Defining The Standard
Scott O. Brown, Guest Contributor over at CBR, recently posted a column about defining a standard and applying some basic rules to the medium. This criteria can then be used to determine the best comics based on their literary, artistic, and historical context. I thought his breakdown was fascinating, simple to use, and I might even deliberately try it out on an upcoming round of reviews to see how it fits. I'm admittedly paraphrasing, but it goes something like this;
Literary Context: the story itself, does the narrative pose a moral or intellectual argument? Without this, there's no inherent literary merit. Is there emotional ressonance or learning experiences that either the characters or audience can grow with? And simply, the story must work. It has to play by the rules of the story itself and form a coherent story structure.
Artistic Context: the merit of the art itself, does it serve the story? Does it exhibit the proper style or tone, supporting or enhancing the story? Does it boast clear panel to panel storytelling? It must tell a story sequentially. Is it innovative? Remember that average art can be elevated by a great story, but bad art can destroy genius storytelling. If the content isn't clear, the art has failed to rise to the standard.

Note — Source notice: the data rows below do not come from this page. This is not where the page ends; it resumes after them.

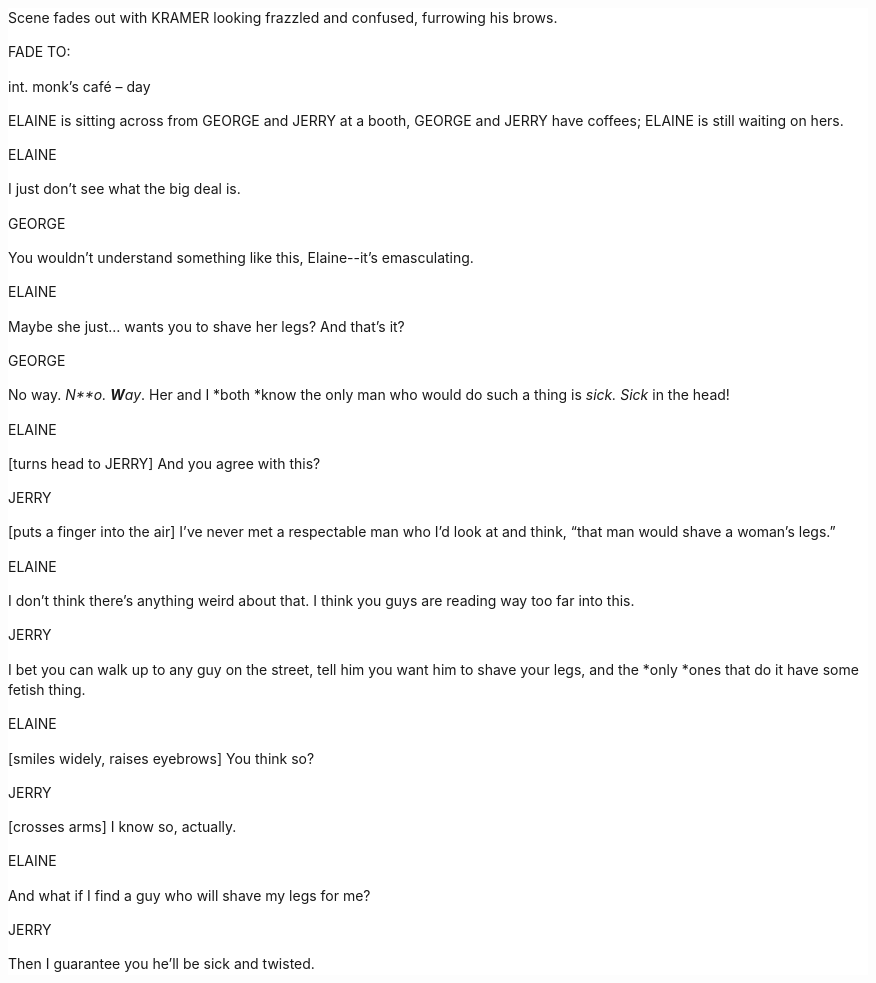 Scene fades out with KRAMER looking frazzled and confused, furrowing his brows.


FADE TO:


int. monk’s café – day


ELAINE is sitting across from GEORGE and JERRY at a booth, GEORGE and JERRY have coffees; ELAINE is still waiting on hers.


ELAINE

I just don’t see what the big deal is.

GEORGE

You wouldn’t understand something like this, Elaine--it’s emasculating.

ELAINE

Maybe she just… wants you to shave her legs? And that’s it?

GEORGE

No way. *N**o. **W**ay*. Her and I *both *know the only man who would do such a thing is *sick. Sick* in the head!

ELAINE

[turns head to JERRY] And you agree with this?

JERRY

[puts a finger into the air] I’ve never met a respectable man who I’d look at and think, “that man would shave a woman’s legs.”

ELAINE

I don’t think there’s anything weird about that. I think you guys are reading way too far into this.

JERRY

I bet you can walk up to any guy on the street, tell him you want him to shave your legs, and the *only *ones that do it have some fetish thing.

ELAINE

[smiles widely, raises eyebrows] You think so?

JERRY

[crosses arms] I know so, actually.

ELAINE

And what if I find a guy who will shave my legs for me?

JERRY

Then I guarantee you he’ll be sick and twisted.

Historical Context: is the work important for reasons other than its inherent content? Is it the first of its kind? Was it critically or commercially successful in some significant way culturally? Did it change or influence the medium for better or worse? Works can have any combination of the criteria, but there are some interesting examples. A work can be strong in the first two categories, but not the last (ie: it delivers on its promise, a fun adventure book, but nothing more, no greater significance). It can also have nothing to offer artistically or in a literary sense, but be significant historically.
Thanks to Scott for daring to ask the complex question, how do we define criteria to determine "what is 'good' comic book literature?"